Moreover, although people were but little surprised by it, the examples
of this sort of cloistration in the hearts of cities were in truth
frequent, as we have just said. There were in Paris a considerable
number of these cells, for praying to God and doing penance; they were
nearly all occupied. It is true that the clergy did not like to have
them empty, since that implied lukewarmness in believers, and that
lepers were put into them when there were no penitents on hand. Besides
the cell on the Grève, there was one at Montfauçon, one at the Charnier
des Innocents, another I hardly know where,--at the Clichon House, I
think; others still at many spots where traces of them are found in
traditions, in default of memorials. The University had also its own. On
Mount Sainte-Geneviève a sort of Job of the Middle Ages, for the space
of thirty years, chanted the seven penitential psalms on a dunghill at
the bottom of a cistern, beginning anew when he had finished, singing
loudest at night, _magna voce per umbras_, and to-day, the
antiquary fancies that he hears his voice as he enters the Rue du
Puits-qui-parle--the street of the “Speaking Well.”

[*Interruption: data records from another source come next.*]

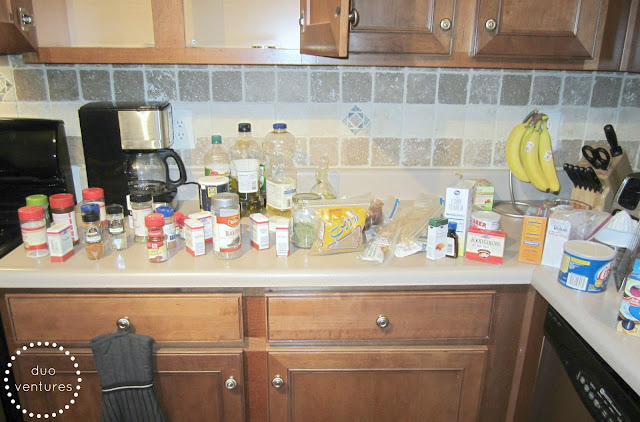
Where is `cabinet knob`? The height and width of the screenshot is (422, 640). cabinet knob is located at coordinates pos(450,25), pos(489,24), pos(379,324), pos(278,381), pos(232,384), pos(124,325).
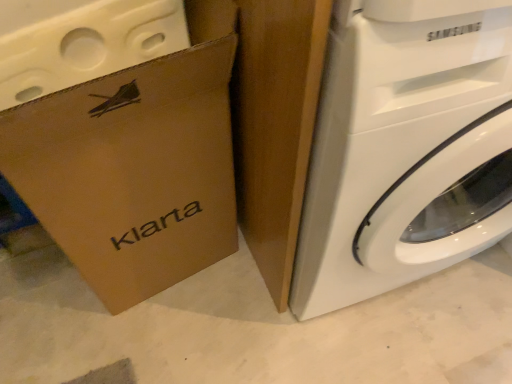
Question: From a real-world perspective, is white glossy washing machine at right above or below brown cardboard box at left?

Choices:
 (A) below
 (B) above

Answer: (B)

Question: In the image, is white glossy washing machine at right on the left side or the right side of brown cardboard box at left?

Choices:
 (A) left
 (B) right

Answer: (B)

Question: In terms of size, does white glossy washing machine at right appear bigger or smaller than brown cardboard box at left?

Choices:
 (A) small
 (B) big

Answer: (B)

Question: Considering the positions of brown cardboard box at left and white glossy washing machine at right in the image, is brown cardboard box at left taller or shorter than white glossy washing machine at right?

Choices:
 (A) short
 (B) tall

Answer: (A)

Question: Is brown cardboard box at left bigger or smaller than white glossy washing machine at right?

Choices:
 (A) big
 (B) small

Answer: (B)

Question: From a real-world perspective, is brown cardboard box at left positioned above or below white glossy washing machine at right?

Choices:
 (A) below
 (B) above

Answer: (A)

Question: Is brown cardboard box at left in front of or behind white glossy washing machine at right in the image?

Choices:
 (A) front
 (B) behind

Answer: (B)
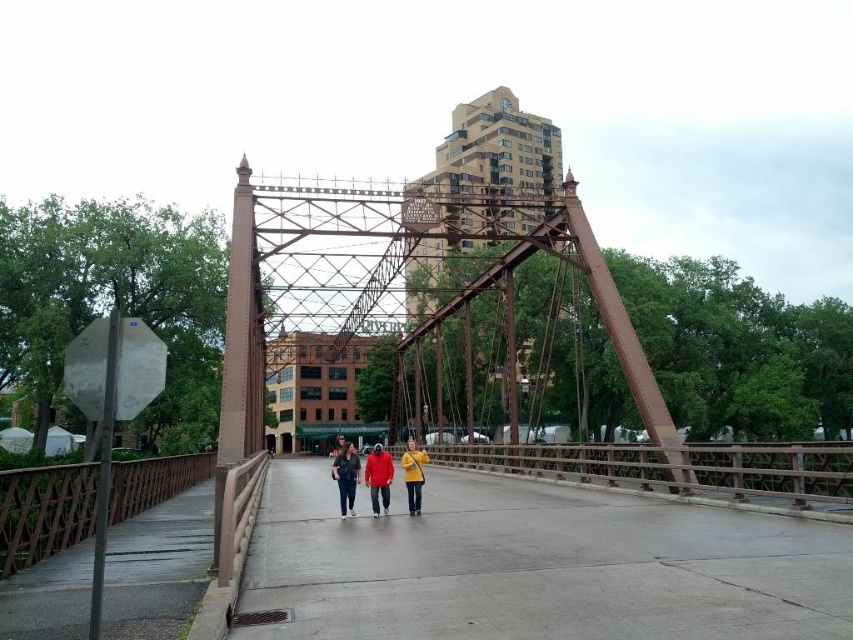
Measure the distance between point [370,497] and camera.

They are 89.00 feet apart.

Can you confirm if red matte jacket at center is thinner than matte yellow jacket at center?

No, red matte jacket at center is not thinner than matte yellow jacket at center.

Does point (384, 467) come in front of point (415, 477)?

Yes, point (384, 467) is in front of point (415, 477).

Identify the location of red matte jacket at center. (378, 477).

Who is positioned more to the left, gray concrete pavement at center or matte yellow jacket at center?

From the viewer's perspective, matte yellow jacket at center appears more on the left side.

Between gray concrete pavement at center and matte yellow jacket at center, which one has less height?

gray concrete pavement at center is shorter.

Between point (601, 568) and point (405, 467), which one is positioned behind?

Point (405, 467)

In order to click on gray concrete pavement at center in this screenshot , I will do `click(535, 564)`.

Does gray concrete pavement at center come behind matte red jacket at center?

That is False.

Is gray concrete pavement at center to the left of matte red jacket at center from the viewer's perspective?

In fact, gray concrete pavement at center is to the right of matte red jacket at center.

Who is more distant from viewer, (467, 486) or (347, 476)?

→ Positioned behind is point (467, 486).

The image size is (853, 640). Find the location of `gray concrete pavement at center`. gray concrete pavement at center is located at coordinates (535, 564).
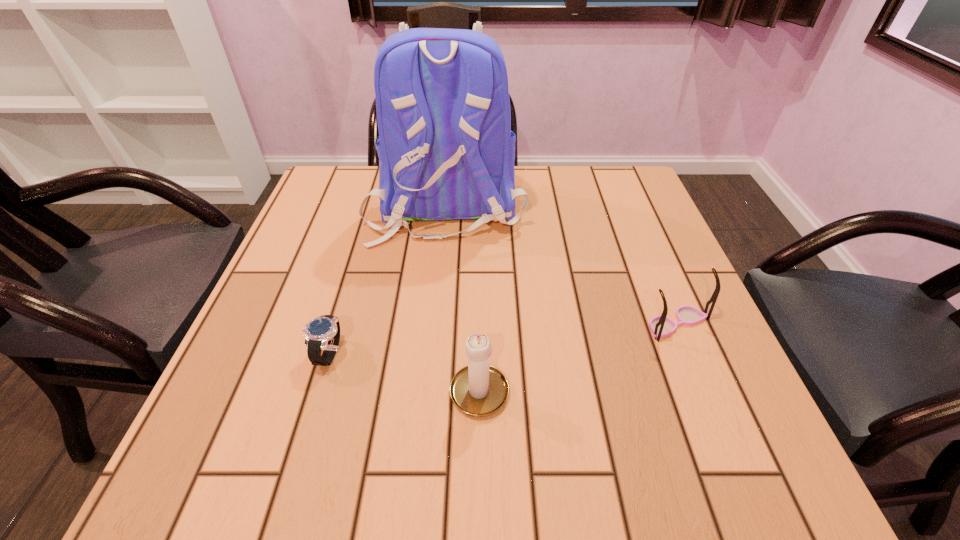
Identify the location of vacant point located between the shortest object and the candle holder. (404, 370).

At what (x,y) coordinates should I click in order to perform the action: click on vacant area that lies between the third shortest object and the shortest object. Please return your answer as a coordinate pair (x, y). The height and width of the screenshot is (540, 960). Looking at the image, I should click on (404, 370).

Where is `vacant space that is in between the backpack and the candle holder`? This screenshot has width=960, height=540. vacant space that is in between the backpack and the candle holder is located at coordinates (463, 296).

The width and height of the screenshot is (960, 540). Find the location of `the closest object to the third tallest object`. the closest object to the third tallest object is located at coordinates (446, 151).

This screenshot has height=540, width=960. I want to click on object that is the closest to the shortest object, so click(x=479, y=390).

Where is `vacant area in the image that satisfies the following two spatial constraints: 1. on the handle side of the candle holder; 2. on the right side of the spectacles`? Image resolution: width=960 pixels, height=540 pixels. vacant area in the image that satisfies the following two spatial constraints: 1. on the handle side of the candle holder; 2. on the right side of the spectacles is located at coordinates (479, 323).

To confine ourselves to the cell in the Tour-Roland, we must say that
it had never lacked recluses. After the death of Madame Roland, it
had stood vacant for a year or two, though rarely. Many women had come
thither to mourn, until their death, for relatives, lovers, faults.
Parisian malice, which thrusts its finger into everything, even into
things which concern it the least, affirmed that it had beheld but few
widows there.

In accordance with the fashion of the epoch, a Latin inscription on the
wall indicated to the learned passer-by the pious purpose of this cell.
The custom was retained until the middle of the sixteenth century of
explaining an edifice by a brief device inscribed above the door.
Thus, one still reads in France, above the wicket of the prison in the
seignorial mansion of Tourville, _Sileto et spera_; in Ireland, beneath
the armorial bearings which surmount the grand door to Fortescue Castle,
_Forte scutum, salus ducum_; in England, over the principal entrance
to the hospitable mansion of the Earls Cowper: _Tuum est_. At that time
every edifice was a thought.

As there was no door to the walled cell of the Tour-Roland, these two
words had been carved in large Roman capitals over the window,--


   TU, ORA.


And this caused the people, whose good sense does not perceive so much
refinement in things, and likes to translate _Ludovico Magno_ by “Porte
Saint-Denis,” to give to this dark, gloomy, damp cavity, the name of
“The Rat-Hole.” An explanation less sublime, perhaps, than the other;
but, on the other hand, more picturesque.